We’ve trained our salespeople, and we train dealers today to be able to have that conversation. The end user gets it. The end user wants the additional information. The best point here would be it’s no longer some crazy expensive thing; this should just be part and parcel of what we’re offering to our potential clients.

Do you have a sense of the price range that dealers are charging for video verification?

Folsom: I would say that I still this this is part of a foundational package. I can tell you from my own alarm company we provided a cellular service, an interactive service, and then we added the service on. Without adding the central station verification service, I was [commercially] in the $48 range. When we added verification to it, we brought the price up to $67 a month. Our attach rate was fantastic.

It really starts to look like video if we’re going to do this correctly. We’re going to sell all the attributes and aspects of why the video system is important, having an ongoing relationship with the video system and the security system. It’s just a natural extension of that same sales call. We’re seeing it anywhere from $55 to $75 a month. The other services in there look like monitoring, a radio, and interactive services.

Some folks when the price deviates from the $55 to $75 they may include some level of maintenance or responsibility for the cameras. In my example with my alarm company we didn’t. We sold it with a one-year warranty on parts and labor. After that one year, we charged for service.

In offering video verification, does  a dealer need to be concerned about more frequent testing and maintenance of the system?

Folsom: I don’t think so. Our philosophy from an I-View Now perspective is recorders and cameras that are connected to us, we are monitoring them to ensure they’re online, offline, and in some cases, understand their health and are able to pass that health signal status into the central station, not unlike a low battery or trouble from a traditional security system.

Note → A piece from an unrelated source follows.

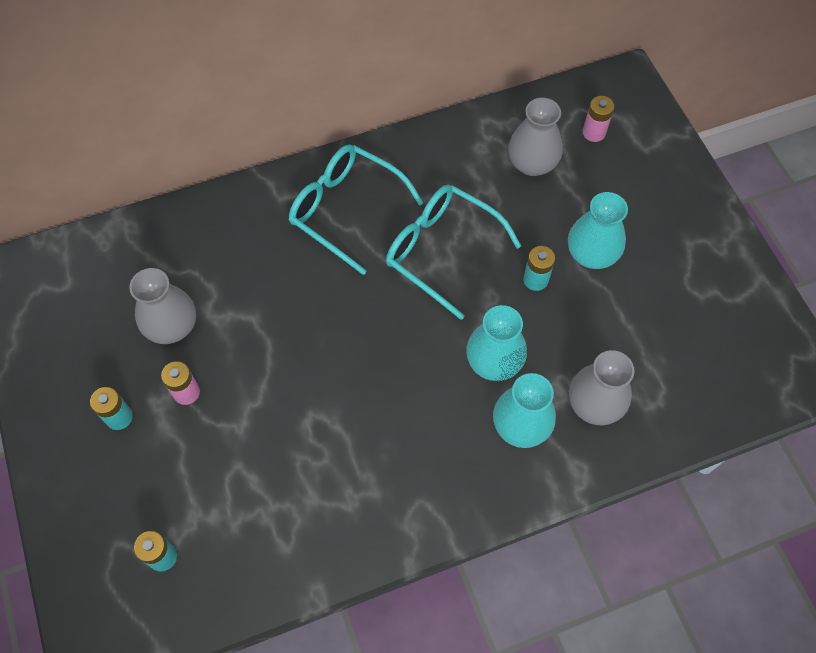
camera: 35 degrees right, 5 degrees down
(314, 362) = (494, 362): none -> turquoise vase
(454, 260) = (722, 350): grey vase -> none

As long as the camera is affixed that’s probably another item here. You wouldn’t want to take a camera and stick it on someone’s shelf unfixed, and then drive off. I think you run the risk that if the person moves it to another room for a reason they might have, which would then defeat the purpose. We do believe A) all doors, and then B) the camera needs to be affixed and looking at the zone. Whether that’s externally looking at the perimeter zone, or internally looking at that zone, but we wouldn’t want the camera to be able to be moved. Other than that I think what’s fun about video in general is the customers of today aren’t going to let you not know it’s not working.

On top of that, we systematically want connection to these cameras and camera systems to make sure they’re monitored, not unlike traditional security system monitoring.